TASK INSTRUCTIONS
Convert the text in the material below into a JSON list of strings, with one string for each line and blank lines omitted.

TASK INPUT
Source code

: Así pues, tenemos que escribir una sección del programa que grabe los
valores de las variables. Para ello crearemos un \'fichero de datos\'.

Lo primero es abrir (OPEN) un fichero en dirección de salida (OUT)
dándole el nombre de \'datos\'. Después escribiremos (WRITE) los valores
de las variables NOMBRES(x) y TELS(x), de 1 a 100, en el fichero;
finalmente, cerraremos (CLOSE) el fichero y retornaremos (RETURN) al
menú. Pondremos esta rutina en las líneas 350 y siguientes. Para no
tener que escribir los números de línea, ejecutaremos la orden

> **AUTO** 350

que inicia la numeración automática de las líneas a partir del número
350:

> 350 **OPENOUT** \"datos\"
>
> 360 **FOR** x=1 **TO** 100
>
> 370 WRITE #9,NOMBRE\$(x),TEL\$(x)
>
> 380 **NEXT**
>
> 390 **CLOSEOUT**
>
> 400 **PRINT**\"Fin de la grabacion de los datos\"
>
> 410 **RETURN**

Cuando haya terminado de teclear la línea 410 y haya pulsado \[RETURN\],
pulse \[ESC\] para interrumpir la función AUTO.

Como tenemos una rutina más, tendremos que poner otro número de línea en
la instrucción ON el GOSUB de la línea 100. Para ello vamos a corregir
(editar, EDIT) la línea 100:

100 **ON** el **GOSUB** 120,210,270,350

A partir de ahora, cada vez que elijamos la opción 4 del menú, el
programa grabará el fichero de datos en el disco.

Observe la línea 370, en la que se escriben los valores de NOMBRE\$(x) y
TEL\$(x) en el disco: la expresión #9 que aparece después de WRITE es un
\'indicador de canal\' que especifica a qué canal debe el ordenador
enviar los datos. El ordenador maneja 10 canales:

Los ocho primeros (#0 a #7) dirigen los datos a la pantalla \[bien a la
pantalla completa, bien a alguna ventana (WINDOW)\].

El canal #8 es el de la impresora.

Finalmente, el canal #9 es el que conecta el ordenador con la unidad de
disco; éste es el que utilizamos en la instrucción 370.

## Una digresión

ANSWER SECTION
[
  "Source code",
  ": Así pues, tenemos que escribir una sección del programa que grabe los",
  "valores de las variables. Para ello crearemos un \\'fichero de datos\\'.",
  "Lo primero es abrir (OPEN) un fichero en dirección de salida (OUT)",
  "dándole el nombre de \\'datos\\'. Después escribiremos (WRITE) los valores",
  "de las variables NOMBRES(x) y TELS(x), de 1 a 100, en el fichero;",
  "finalmente, cerraremos (CLOSE) el fichero y retornaremos (RETURN) al",
  "menú. Pondremos esta rutina en las líneas 350 y siguientes. Para no",
  "tener que escribir los números de línea, ejecutaremos la orden",
  "> **AUTO** 350",
  "que inicia la numeración automática de las líneas a partir del número",
  "350:",
  "> 350 **OPENOUT** \\\"datos\\\"",
  ">",
  "> 360 **FOR** x=1 **TO** 100",
  ">",
  "> 370 WRITE #9,NOMBRE\\$(x),TEL\\$(x)",
  ">",
  "> 380 **NEXT**",
  ">",
  "> 390 **CLOSEOUT**",
  ">",
  "> 400 **PRINT**\\\"Fin de la grabacion de los datos\\\"",
  ">",
  "> 410 **RETURN**",
  "Cuando haya terminado de teclear la línea 410 y haya pulsado \\[RETURN\\],",
  "pulse \\[ESC\\] para interrumpir la función AUTO.",
  "Como tenemos una rutina más, tendremos que poner otro número de línea en",
  "la instrucción ON el GOSUB de la línea 100. Para ello vamos a corregir",
  "(editar, EDIT) la línea 100:",
  "100 **ON** el **GOSUB** 120,210,270,350",
  "A partir de ahora, cada vez que elijamos la opción 4 del menú, el",
  "programa grabará el fichero de datos en el disco.",
  "Observe la línea 370, en la que se escriben los valores de NOMBRE\\$(x) y",
  "TEL\\$(x) en el disco: la expresión #9 que aparece después de WRITE es un",
  "\\'indicador de canal\\' que especifica a qué canal debe el ordenador",
  "enviar los datos. El ordenador maneja 10 canales:",
  "Los ocho primeros (#0 a #7) dirigen los datos a la pantalla \\[bien a la",
  "pantalla completa, bien a alguna ventana (WINDOW)\\].",
  "El canal #8 es el de la impresora.",
  "Finalmente, el canal #9 es el que conecta el ordenador con la unidad de",
  "disco; éste es el que utilizamos en la instrucción 370.",
  "## Una digresión"
]